La diocesi di Our Lady of Walsingham, invisibile e reale, allo stesso tempo, si estende in tutta l’Inghilterra, accompagna gli anglicani nella Chiesa cattolica…
Walsingham. Un villaggio inglese di quasi mille abitanti, nella verdissima zona del Norfolk, ad est della Gran Bretagna, a pochi passi dal mare. Un santuario medievale alla Vergine, famoso per secoli per i suoi incessanti pellegrinaggi da tutta l’Inghilterra. In seguito, i santuari sono diventati due: quello anglicano al centro del villaggio, il cattolico, invece, in aperta campagna a poche miglia. I nostri italiani, un tempo, arrivando al villaggio dopo un lungo viaggio, facevano spesso le loro devozioni e accendevano un lume in quello protestante… salvo, poi, accorgersene con dispetto, troppo tardi! Quello cattolico, invece, è cresciuto attorno alla Slipper Chapel, una suggestiva, esigua “cappella delle ciabatte” del 14.mo secolo, dove i pellegrini lasciavano le loro calzature per fare gli ultimi passi fino al santuario, a piedi scalzi.
Dal 2011, per decisione di Benedetto XVI è sorta la diocesi di Our Lady of Walsingham, invisibile e reale, allo stesso tempo e si estende in tutta la nazione. Il Patrono ne è il Beato Cardinale Newmann. In essa si ritrovano gli anglicani che hanno seguito le sue stesse orme. La denominazione della nuova diocesi per i convertiti anglicani al cattolicesimo, vi farà intravvedere, forse, il gesto di coloro che levate le calzature entrano in un’altra confessione… Sicuramente, tuttavia, vi sono il senso e il ricordo di una Madonna molto venerata da ambedue le parti.
Ciò indica il tempo ormai di un “new ecumenism” secondo un recente articolo di Father Dwight Longenecker.
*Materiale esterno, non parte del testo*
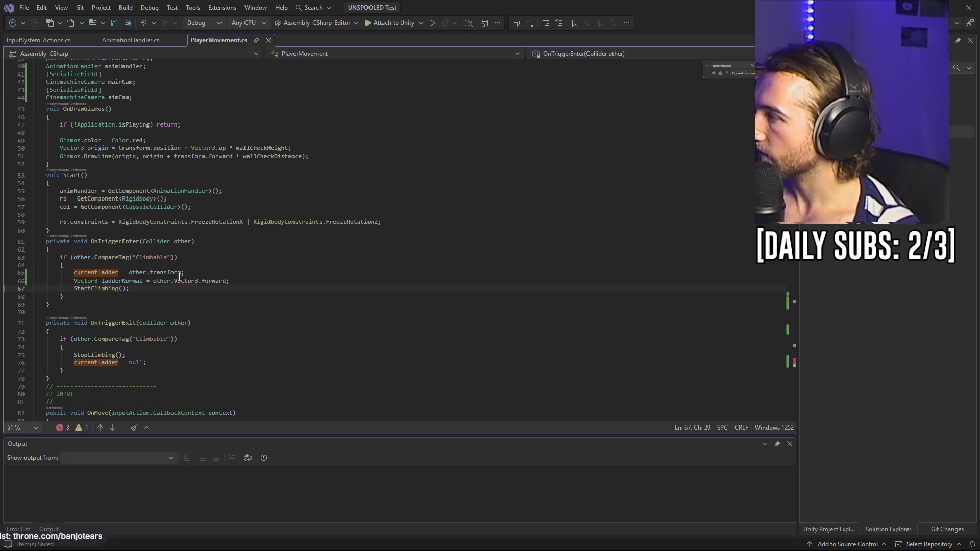
scroll(176, 278, "up", 4, "ctrl")
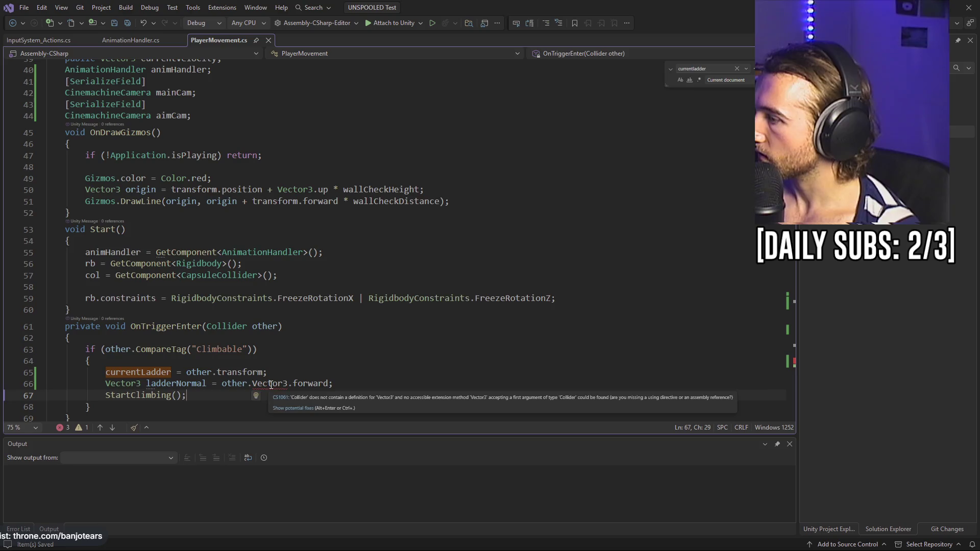
scroll(271, 385, "down", 2, "ctrl")
left_click(208, 327)
type(".gameObject.")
Questa tappa dopo un lungo percorso di quarant’anni di riflessione tra anglicani e cattolici nell’ARCIC (Anglican Roman Catholic International Commission), raggiungendo convizioni interessanti e comuni sul battesimo, l’eucarestia e l’autorità, segnerebbe un “end point”, il punto finale di un cammino, con un progetto concreto “sorprendente, solido, stupendo” come la nascita di una diocesi originale. Anche se voci autorevoli tendono a considerarla ancora uno spazio chiuso, quasi un limbo, chiedendone la diretta dipendenza non da Roma, ma dalla Conferenza episcopale inglese, per coltivare una maggiore sinodalità.
Senz’altro dopo un lungo cammino di riflessione insieme – i passi della mente – è bene passare a passi concreti. Un insegnamento questo sempre valido. Entrati ormai nell’era di Papa Francesco, anche per noi la realtà ecclesiale sta prendendo nuove forme e nuove forze di essere, superando ostacoli o situazioni cristallizzate, ritrovando priorità. Lo Spirito spinge continuamente la Chiesa ad uscire dalla nostra stessa terra, fatta di convinzioni e sicurezze antiche, per riformularne valori, intuizioni, risposte al mondo. L’avventura di Abramo non è finita. Alla fine del Vangelo di Matteo, dividendo l’umanità tra buoni e cattivi, non si chiede loro se siano credenti. Ma credibili. Così la sfida di un Concilio Vaticano II, “un processo aperto” ancora da vivere pienamente, come recentemente sottolinea Laurent Villemin, “dove venga alla luce la conciliarità quale dote essenziale della vita ecclesiale, insieme alla creazione di istituzioni effettive di sinodalità”. Dimensione quest’ultima, coltivata come una perla dalla tradizione anglicana. L’unità, in fondo, sarà sempre condivisione dei tesori incontrati sul proprio cammino.
Nel contesto attuale in cui ci si rende sempre più coscienti del panorama multireligioso del mondo dove viviamo, mi risuona ancora in testa la domanda di un cristiano in terra d’Africa in un villaggio con un tempio protestante e una chiesa cattolica: “Perchè non ci avete portato il messaggio di comunione di Cristo, ma piuttosto le vostre divisioni?” Forse, dovremmo ancora toglierci tutti le scarpe, per entrare nel luogo dove si adora Dio “in spirito e verità”.